_TASK OBJECTIVE:_ Output all records exactly, with no images.

──────── DATA UNDER STUDY ────────

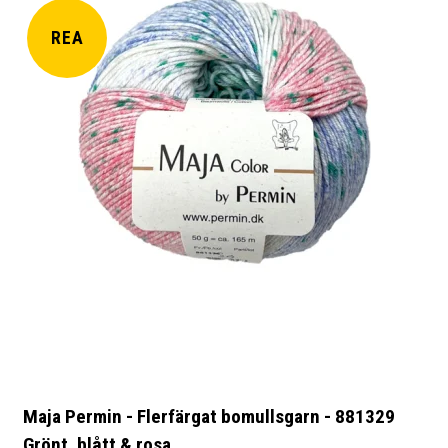
REA
Maja Permin - Flerfärgat bomullsgarn - 881329
Grönt, blått & rosa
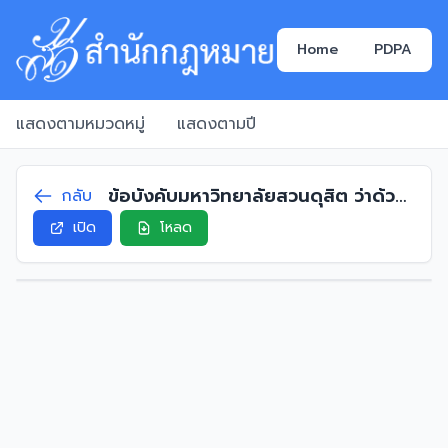
Home
PDPA
แสดงตามหมวดหมู่
แสดงตามปี
ข้อบังคับมหาวิทยาลัยสวนดุสิต ว่าด้วย
กลับ
หลักเกณฑ์ และวิธีพิจารณากำหนด
เปิด
โหลด
ตำแหน่งทางวิชาการ (ฉบับที่ 4) พ.ศ.
2568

────────

_SOLUTION TO THIS PROBLEM:_
REA
Maja Permin - Flerfärgat bomullsgarn - 881329
Grönt, blått & rosa
Home
PDPA
แสดงตามหมวดหมู่
แสดงตามปี
ข้อบังคับมหาวิทยาลัยสวนดุสิต ว่าด้วย
กลับ
หลักเกณฑ์ และวิธีพิจารณากำหนด
เปิด
โหลด
ตำแหน่งทางวิชาการ (ฉบับที่ 4) พ.ศ.
2568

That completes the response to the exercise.